* _INPUT RECORDS_
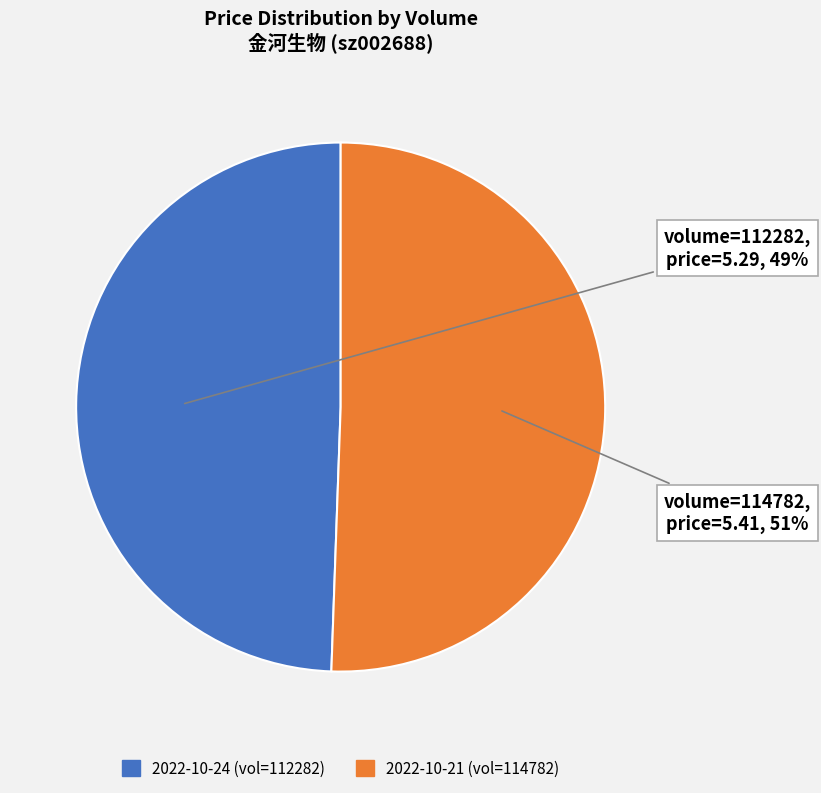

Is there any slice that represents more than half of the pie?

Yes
==
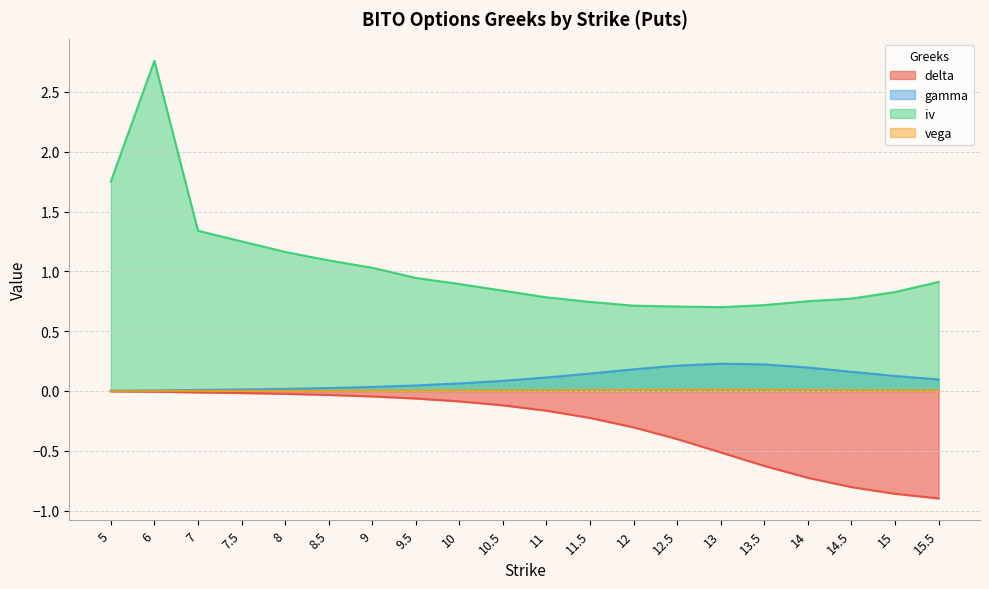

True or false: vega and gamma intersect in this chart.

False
==
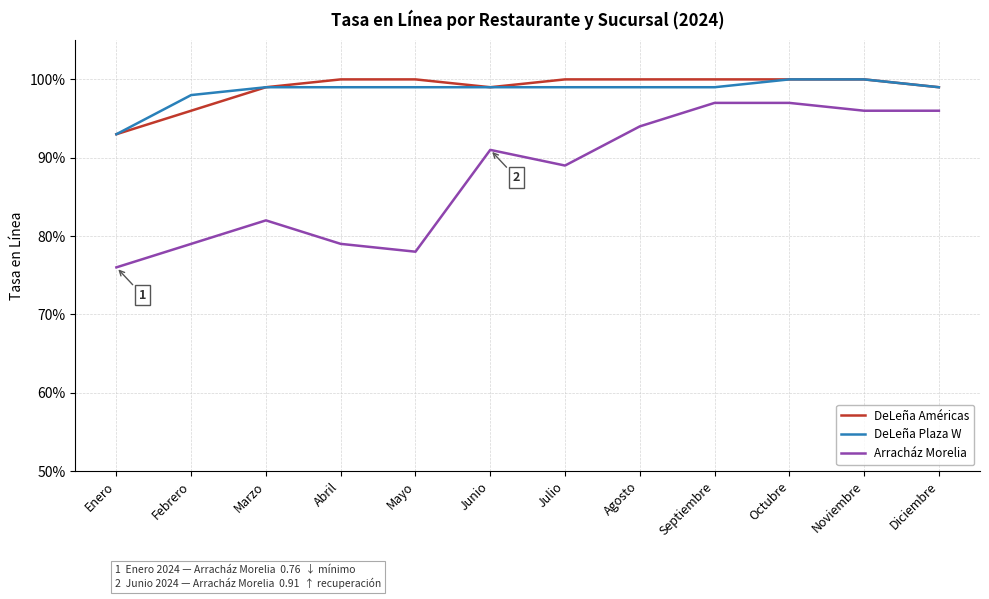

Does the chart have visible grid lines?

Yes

* _PROBLEM TO SOLVE_
State how many lines in the material above contain the word "chart". Give only the number.

* _EXERCISE OUTPUT_
2